I meant ‘instead of flamboyant’, not ‘in spite of’ 😛
I very much enjoyed “Girls’ School from Heck”, and I’m very glad that you two did as well, since going by reviews most people didn’t!
I think my favourite moment happened just after Veronique’s hand phased through Kitty. I was expecting some anti-mutant prejudice as Kitty was unexpectedly outed, and confessed to being a mutant. But when absolutely NO-ONE was remotely mutant phobic… when not one of the girls of St. Searle’s ostracised Kitty for her mutanthood… I was grinning from ear to ear at that point. (In fact, they went out of their way to compliment her.)
Congratulations to Miss Rutherford. As the woman who chooses who to admit to the school, she’s chosen only girls who would not treat someone as inferior because of their X-Gene. With anti-mutant prejudice as widespread as it is in the Marvel universe, that’s a rare thing. And speaking as a trans woman… it felt really good to read for that reason.
You mentioned possible subtext. I think Veronique’s anger that Kitty hadn’t trusted her enough to tell her went beyond what you’d expect for “just friends”. Veronique was clearly very hurt and I think there is some queer subtext there.
I’m also thinking a lot about Emma Frost. Like Miss Rutherford, she’s a teacher who cares deeply about her students. Would the two of them recognise something of themselves in each other? Would Emma actually be willing to listen and take advice from a non-mutant headmistress? And let’s not forget that before the contest begins, Kitty tells the other girls “We’re outcasts and tearaways and HELLIONS.”
(Actually, that felt like something Veronique would have been saying. Maybe the speech bubbles were aligned badly?)

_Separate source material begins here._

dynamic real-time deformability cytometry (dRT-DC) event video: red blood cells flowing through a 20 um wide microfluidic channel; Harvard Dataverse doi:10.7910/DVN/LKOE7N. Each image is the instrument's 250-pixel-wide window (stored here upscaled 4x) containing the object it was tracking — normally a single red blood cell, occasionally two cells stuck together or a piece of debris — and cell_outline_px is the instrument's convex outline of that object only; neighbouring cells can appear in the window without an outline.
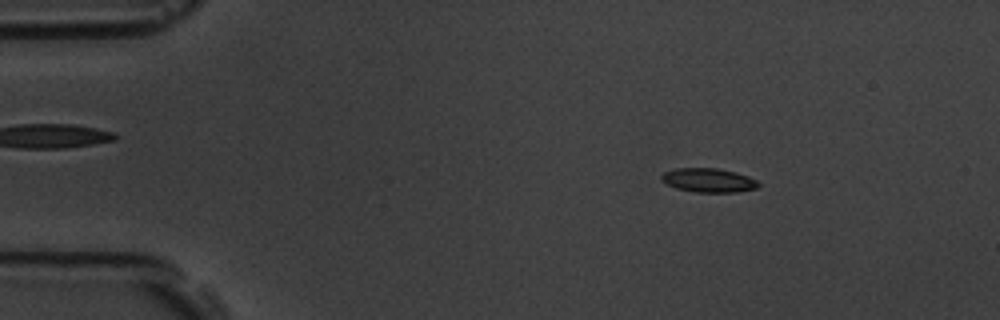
{"species": "common noctule bat (a hibernating species)", "species_latin": "Nyctalus noctula", "temperature_condition": "room temperature", "stored_images_in_passage": 55, "camera_frame_rate_fps": 3000, "um_per_image_px": 0.085, "animal": {"sex": "male", "body_mass_g": 19.5, "forearm_length_mm": 54.6}, "frame": {"image": 1, "passage_image": 8, "time_ms": 2.333, "image_size_px": [1000, 320], "cell_outline_px": [[760, 184], [756, 188], [736, 192], [696, 192], [676, 188], [668, 184], [660, 176], [664, 172], [676, 168], [720, 168], [736, 172], [748, 176], [756, 180]], "centroid_in_image_um": [60.25, 15.31], "position_along_channel_um": 24.8, "area_um2": 13.47}}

Now… speaking as a British person… I would have to agree that Claremont’s fictional Britain doesn’t feel like a good representation of the real one. And when the girls and the headmistress see each other through the train windows… well, our trains are NOT so slow that that could happen! But that’s a very minor gripe in a really fun story.
For another cool girls’ boarding school story with a hint of St. Trinians, I’d recommend Terry Wiley’s “Surreal School Stories”. It’s part of a strange shared fictional universe in which the princess of a parallel Earth will attend university with a normal human, before snatching her away to that same parallel world… but all that’s in the future. In this story, you just enjoy the school hijinks!